(Extracted data entries)
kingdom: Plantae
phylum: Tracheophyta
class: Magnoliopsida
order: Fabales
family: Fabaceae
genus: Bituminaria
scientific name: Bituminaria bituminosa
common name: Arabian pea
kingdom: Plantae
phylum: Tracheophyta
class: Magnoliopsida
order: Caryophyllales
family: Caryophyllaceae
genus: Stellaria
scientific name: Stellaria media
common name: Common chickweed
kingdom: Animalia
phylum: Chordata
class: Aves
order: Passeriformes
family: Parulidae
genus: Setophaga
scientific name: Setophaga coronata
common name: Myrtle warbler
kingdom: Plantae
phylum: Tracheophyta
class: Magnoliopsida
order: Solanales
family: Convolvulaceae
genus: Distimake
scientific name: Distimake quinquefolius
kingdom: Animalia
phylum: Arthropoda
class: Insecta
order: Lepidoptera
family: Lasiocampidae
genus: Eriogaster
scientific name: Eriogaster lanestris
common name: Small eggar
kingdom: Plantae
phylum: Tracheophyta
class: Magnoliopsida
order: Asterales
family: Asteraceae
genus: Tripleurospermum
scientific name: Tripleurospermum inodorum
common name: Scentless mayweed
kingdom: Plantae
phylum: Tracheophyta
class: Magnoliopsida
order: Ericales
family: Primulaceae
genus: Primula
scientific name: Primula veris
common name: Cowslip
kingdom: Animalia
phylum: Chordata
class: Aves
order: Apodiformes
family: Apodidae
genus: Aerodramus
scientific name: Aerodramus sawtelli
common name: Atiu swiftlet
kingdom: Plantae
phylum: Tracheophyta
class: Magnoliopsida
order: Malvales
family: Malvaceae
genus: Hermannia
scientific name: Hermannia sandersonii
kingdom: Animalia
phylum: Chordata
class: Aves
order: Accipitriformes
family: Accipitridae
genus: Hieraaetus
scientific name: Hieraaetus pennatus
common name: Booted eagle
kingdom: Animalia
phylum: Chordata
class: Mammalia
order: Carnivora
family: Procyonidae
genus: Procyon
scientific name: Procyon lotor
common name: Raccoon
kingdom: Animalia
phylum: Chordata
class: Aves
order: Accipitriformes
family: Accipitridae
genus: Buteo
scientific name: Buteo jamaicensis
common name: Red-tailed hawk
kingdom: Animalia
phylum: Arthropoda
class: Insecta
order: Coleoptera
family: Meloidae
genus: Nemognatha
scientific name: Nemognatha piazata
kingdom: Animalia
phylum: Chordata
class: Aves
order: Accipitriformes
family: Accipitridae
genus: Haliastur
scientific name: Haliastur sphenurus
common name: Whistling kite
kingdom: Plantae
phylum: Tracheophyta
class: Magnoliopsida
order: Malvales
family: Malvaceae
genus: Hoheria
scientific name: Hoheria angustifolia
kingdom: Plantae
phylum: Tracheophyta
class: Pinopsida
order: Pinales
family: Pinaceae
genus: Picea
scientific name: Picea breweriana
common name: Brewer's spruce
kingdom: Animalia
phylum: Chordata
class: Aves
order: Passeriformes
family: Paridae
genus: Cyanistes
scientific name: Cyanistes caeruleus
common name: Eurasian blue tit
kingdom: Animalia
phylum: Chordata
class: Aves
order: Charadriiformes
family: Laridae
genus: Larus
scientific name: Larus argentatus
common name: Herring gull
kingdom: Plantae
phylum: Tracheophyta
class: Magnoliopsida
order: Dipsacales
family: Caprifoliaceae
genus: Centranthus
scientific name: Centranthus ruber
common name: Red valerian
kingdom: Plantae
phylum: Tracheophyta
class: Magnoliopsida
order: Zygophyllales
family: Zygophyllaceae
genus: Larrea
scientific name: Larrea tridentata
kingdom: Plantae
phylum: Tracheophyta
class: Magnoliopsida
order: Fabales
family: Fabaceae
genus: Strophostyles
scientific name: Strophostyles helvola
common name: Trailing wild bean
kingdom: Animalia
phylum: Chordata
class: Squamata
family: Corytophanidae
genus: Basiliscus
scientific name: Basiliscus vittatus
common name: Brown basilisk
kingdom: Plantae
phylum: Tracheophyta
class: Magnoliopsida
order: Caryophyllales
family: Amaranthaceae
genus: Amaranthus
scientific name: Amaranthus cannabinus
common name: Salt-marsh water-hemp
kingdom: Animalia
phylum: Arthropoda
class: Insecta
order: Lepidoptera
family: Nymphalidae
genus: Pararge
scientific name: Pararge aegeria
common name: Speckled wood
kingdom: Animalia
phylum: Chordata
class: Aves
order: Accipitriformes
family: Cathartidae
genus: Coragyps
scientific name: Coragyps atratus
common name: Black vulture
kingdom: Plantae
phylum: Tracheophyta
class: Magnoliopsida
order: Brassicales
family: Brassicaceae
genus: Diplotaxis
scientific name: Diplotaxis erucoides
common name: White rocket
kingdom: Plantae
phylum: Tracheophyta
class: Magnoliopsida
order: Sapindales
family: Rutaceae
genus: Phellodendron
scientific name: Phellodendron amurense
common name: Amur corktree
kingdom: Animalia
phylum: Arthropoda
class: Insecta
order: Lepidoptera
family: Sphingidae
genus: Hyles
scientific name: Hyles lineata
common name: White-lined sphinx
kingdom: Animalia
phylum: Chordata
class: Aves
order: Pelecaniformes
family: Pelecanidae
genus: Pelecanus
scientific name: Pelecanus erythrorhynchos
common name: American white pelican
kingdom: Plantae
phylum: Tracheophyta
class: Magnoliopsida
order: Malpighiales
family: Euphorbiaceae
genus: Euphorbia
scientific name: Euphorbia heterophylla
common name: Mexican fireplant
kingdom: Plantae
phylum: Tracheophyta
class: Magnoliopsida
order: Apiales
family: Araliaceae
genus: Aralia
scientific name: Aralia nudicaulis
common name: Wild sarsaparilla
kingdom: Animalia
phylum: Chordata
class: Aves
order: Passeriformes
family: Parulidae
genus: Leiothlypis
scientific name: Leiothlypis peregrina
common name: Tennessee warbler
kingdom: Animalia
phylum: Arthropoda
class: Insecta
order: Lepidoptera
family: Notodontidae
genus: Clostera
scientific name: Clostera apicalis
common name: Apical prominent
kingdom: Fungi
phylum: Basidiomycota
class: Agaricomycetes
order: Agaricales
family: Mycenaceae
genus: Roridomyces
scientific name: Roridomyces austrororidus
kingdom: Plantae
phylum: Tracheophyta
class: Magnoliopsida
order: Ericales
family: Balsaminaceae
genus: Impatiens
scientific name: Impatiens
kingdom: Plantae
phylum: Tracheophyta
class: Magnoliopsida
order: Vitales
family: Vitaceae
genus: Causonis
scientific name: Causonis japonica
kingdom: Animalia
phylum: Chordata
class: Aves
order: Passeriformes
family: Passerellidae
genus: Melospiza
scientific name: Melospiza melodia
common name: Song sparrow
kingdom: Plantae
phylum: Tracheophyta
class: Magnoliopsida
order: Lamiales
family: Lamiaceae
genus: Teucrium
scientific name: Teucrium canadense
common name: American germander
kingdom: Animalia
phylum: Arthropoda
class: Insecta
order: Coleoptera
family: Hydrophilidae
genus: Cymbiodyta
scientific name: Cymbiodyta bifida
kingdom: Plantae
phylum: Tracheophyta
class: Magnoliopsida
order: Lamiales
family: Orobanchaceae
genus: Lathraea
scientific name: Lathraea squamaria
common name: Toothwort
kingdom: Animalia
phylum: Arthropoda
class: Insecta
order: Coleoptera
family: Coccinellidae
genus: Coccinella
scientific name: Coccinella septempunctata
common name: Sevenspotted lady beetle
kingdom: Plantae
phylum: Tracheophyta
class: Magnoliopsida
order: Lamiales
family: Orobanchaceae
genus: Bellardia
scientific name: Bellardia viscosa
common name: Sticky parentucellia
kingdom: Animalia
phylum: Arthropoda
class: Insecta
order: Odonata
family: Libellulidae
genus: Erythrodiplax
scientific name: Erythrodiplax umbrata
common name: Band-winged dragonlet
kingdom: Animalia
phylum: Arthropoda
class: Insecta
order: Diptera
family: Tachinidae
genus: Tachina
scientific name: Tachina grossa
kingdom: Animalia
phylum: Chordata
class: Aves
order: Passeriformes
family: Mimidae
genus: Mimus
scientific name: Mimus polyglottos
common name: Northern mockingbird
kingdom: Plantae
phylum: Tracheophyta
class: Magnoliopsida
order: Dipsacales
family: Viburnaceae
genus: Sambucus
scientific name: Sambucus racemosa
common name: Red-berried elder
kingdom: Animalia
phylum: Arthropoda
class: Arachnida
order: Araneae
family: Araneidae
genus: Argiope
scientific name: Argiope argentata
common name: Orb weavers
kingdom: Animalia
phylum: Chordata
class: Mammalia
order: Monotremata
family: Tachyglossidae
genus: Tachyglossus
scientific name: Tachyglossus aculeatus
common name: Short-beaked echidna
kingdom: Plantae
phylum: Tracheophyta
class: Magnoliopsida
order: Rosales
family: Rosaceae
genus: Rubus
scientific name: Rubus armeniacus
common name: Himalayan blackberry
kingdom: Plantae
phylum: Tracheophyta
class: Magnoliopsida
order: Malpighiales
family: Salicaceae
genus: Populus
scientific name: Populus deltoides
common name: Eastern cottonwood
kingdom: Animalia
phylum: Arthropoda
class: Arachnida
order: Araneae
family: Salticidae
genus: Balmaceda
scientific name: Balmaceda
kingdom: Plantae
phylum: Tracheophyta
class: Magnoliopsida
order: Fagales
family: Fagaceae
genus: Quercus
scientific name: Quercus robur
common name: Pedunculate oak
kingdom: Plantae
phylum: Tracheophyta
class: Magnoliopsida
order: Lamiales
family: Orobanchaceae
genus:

AIM >> Please print the lines of the entries from the very first line through the line containing "genus: Stellaria", including both of those lines.

CORRECT ANSWER >>
kingdom: Plantae
phylum: Tracheophyta
class: Magnoliopsida
order: Fabales
family: Fabaceae
genus: Bituminaria
scientific name: Bituminaria bituminosa
common name: Arabian pea
kingdom: Plantae
phylum: Tracheophyta
class: Magnoliopsida
order: Caryophyllales
family: Caryophyllaceae
genus: Stellaria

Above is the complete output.